ScintillaOrg / lexilla

A library of language lexers for use with Scintilla
https://www.scintilla.org/Lexilla.html
Other
186 stars 67 forks source link

Convert the Dart lexer to object lexer #270

Closed techee closed 1 month ago

techee commented 2 months ago

This PR converts the Dart lexer to object lexer. I used the VB lexer as the base of this conversion. Two things I'm aware of that might need some improvements:

  1. I wasn't sure what to put inside the lexer class and what to leave outside - I more or less tried to do it in the same way as the VB lexer - i.e. small auxiliary functions outside the class in the unnamed namespace, 2 bigger functions inside the class.
  2. Inside lexicalClasses[] definitions I wasn't sure how exactly the descriptions in the 3rd and 4th column should look like. I tried to have a look at other lexers but I'm not completely sure about the exact rules for the names so this may need some improvements.

Please let me know what needs to be changed.

nyamatongwe commented 2 months ago

The cpp lexer is the best starting point for LexicalClass tags. Using the same tags as other lexers allows applications to choose basic styles for those classes or to search within styles that include comment, for example. The tags are ordered to produce a rough hierarchy.

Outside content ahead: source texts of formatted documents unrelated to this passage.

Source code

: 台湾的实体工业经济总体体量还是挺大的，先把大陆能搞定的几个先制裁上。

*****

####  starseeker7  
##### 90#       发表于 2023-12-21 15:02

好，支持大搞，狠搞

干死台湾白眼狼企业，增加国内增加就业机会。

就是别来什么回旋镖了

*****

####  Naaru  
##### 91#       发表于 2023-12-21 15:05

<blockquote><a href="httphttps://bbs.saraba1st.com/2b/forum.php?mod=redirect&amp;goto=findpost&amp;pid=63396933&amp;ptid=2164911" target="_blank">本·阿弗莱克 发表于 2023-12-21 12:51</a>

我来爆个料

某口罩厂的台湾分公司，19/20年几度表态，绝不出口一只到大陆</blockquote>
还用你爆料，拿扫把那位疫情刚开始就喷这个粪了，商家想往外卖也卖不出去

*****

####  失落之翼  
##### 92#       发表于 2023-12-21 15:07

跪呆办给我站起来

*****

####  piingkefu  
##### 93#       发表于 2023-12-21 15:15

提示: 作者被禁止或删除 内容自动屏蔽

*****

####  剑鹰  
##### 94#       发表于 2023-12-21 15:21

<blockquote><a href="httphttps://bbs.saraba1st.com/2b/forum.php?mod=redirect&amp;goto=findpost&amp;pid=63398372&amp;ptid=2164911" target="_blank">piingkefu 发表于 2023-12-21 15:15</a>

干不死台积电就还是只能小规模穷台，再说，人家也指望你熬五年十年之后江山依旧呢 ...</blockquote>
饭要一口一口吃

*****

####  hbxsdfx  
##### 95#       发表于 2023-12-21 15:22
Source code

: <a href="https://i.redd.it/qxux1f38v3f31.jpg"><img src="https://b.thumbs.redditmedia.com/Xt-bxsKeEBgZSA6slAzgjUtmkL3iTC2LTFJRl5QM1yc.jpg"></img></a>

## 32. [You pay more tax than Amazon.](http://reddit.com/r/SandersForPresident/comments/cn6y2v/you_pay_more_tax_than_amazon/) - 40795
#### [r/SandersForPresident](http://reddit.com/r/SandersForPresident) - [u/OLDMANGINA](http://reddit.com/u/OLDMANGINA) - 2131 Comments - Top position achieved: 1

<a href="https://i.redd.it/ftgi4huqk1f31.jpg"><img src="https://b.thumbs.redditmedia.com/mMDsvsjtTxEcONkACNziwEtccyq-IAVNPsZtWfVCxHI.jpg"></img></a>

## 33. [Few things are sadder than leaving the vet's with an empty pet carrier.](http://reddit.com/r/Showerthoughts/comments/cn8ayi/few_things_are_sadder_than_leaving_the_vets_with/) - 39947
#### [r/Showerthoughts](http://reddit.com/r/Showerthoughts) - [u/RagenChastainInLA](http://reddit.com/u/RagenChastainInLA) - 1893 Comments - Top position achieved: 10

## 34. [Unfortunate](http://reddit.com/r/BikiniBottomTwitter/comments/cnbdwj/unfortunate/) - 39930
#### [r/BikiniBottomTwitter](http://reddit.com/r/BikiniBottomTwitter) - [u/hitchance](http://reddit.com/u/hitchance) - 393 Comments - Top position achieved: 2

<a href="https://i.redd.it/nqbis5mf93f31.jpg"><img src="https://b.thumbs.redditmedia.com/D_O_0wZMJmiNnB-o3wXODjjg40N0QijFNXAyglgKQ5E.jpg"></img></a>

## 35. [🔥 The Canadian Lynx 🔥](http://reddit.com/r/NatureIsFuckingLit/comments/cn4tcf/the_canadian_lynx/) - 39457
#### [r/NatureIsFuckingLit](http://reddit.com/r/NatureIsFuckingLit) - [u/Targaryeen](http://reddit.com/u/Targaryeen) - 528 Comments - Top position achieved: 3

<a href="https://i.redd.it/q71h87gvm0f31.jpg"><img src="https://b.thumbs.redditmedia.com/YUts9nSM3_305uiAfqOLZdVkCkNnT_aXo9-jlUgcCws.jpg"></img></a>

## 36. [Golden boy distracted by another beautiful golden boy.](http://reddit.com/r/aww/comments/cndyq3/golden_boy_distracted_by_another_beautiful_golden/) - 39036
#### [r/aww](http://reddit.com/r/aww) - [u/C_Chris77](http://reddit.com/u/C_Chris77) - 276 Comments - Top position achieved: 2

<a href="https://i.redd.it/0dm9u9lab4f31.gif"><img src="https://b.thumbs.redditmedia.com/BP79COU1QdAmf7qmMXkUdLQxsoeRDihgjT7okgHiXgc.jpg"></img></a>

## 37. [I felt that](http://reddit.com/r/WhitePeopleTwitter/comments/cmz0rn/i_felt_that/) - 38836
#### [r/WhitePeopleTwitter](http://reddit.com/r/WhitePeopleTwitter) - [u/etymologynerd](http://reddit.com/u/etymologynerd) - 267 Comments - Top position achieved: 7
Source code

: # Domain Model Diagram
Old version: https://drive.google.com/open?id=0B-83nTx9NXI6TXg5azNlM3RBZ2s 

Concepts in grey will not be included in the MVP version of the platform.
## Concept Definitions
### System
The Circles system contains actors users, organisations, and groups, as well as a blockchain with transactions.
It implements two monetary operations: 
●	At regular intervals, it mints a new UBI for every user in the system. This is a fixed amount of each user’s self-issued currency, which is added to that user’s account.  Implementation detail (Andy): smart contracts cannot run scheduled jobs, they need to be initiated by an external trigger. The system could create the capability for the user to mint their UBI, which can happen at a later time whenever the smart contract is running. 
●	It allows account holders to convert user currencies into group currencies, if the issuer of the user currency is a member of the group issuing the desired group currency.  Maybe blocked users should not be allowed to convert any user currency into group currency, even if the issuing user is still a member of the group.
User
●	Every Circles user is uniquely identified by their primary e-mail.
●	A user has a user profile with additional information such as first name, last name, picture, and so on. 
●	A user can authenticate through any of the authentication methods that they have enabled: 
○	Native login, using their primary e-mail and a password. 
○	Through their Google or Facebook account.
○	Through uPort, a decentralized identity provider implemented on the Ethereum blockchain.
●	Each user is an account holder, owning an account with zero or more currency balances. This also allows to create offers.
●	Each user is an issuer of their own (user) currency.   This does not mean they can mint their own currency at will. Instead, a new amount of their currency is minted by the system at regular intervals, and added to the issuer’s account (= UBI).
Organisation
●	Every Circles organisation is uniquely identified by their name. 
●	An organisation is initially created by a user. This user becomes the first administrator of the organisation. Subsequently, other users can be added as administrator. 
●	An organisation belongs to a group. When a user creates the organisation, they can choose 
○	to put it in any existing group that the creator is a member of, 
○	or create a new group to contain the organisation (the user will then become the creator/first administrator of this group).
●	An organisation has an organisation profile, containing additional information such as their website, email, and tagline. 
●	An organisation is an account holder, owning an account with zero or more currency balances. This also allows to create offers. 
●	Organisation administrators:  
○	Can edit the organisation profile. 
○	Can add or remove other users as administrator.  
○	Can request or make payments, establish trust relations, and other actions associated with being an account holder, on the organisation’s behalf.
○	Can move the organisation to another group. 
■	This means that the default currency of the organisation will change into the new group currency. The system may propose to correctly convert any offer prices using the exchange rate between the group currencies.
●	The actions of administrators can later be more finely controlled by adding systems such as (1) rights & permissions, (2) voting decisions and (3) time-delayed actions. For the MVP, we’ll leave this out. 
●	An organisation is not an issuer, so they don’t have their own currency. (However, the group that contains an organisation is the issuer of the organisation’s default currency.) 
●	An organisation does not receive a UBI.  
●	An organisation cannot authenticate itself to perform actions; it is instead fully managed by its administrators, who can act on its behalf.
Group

Commonly languages only have a single list of genuine keywords (which may be treated specially) and the other word lists are sets of identifiers to display differently such as APIs. Therefore, additional word list styles use the "identifier" tag.

Escape sequences are parts of literal strings so should follow cpp:

    27, "SCE_C_ESCAPESEQUENCE", "literal string escapesequence", "Escape sequence",

SCE_DART_NUMBER appears similar numbers in cpp:

    4, "SCE_C_NUMBER", "literal numeric", "Number",

Interpolated states haven't received much attention with the perl lexer probably the most developed. While interpolated elements inside strings may be seen as part of the string, they can also be seen as starting a new nested mode.

zufuliu commented 2 months ago

BacktrackToStart() can be replaced with LexCPP's interpolatingAtEol to avoid backtracking.

techee commented 2 months ago

@nyamatongwe I finally got back to this patch. I've updated the tag names as suggested and also had a look at CPP, Perl, and Python lexers and modified the names to be similar. Please let me know if more changes are needed.

techee commented 2 months ago

BacktrackToStart() can be replaced with LexCPP's interpolatingAtEol to avoid backtracking.

I didn't want to spend much time understanding what's going on so I just left it as it is (if it's not a problem).

I think the backtracking won't be a big problem - it's just to get the initial state so it happens just once at the start and also I don't expect many real world giant interpolated strings where the code would have to backtrack too far.

nyamatongwe commented 2 months ago

The tag changes are likely OK.

I can't retrieve 3d91fb2b161f66e2f783479a8b6634851b4dbe8c with gh pr checkout 270 which makes it difficult to merge.

I was just confused.

nyamatongwe commented 2 months ago

Committed with 75ae9070e93c6476e17bf461855753b6559ca544.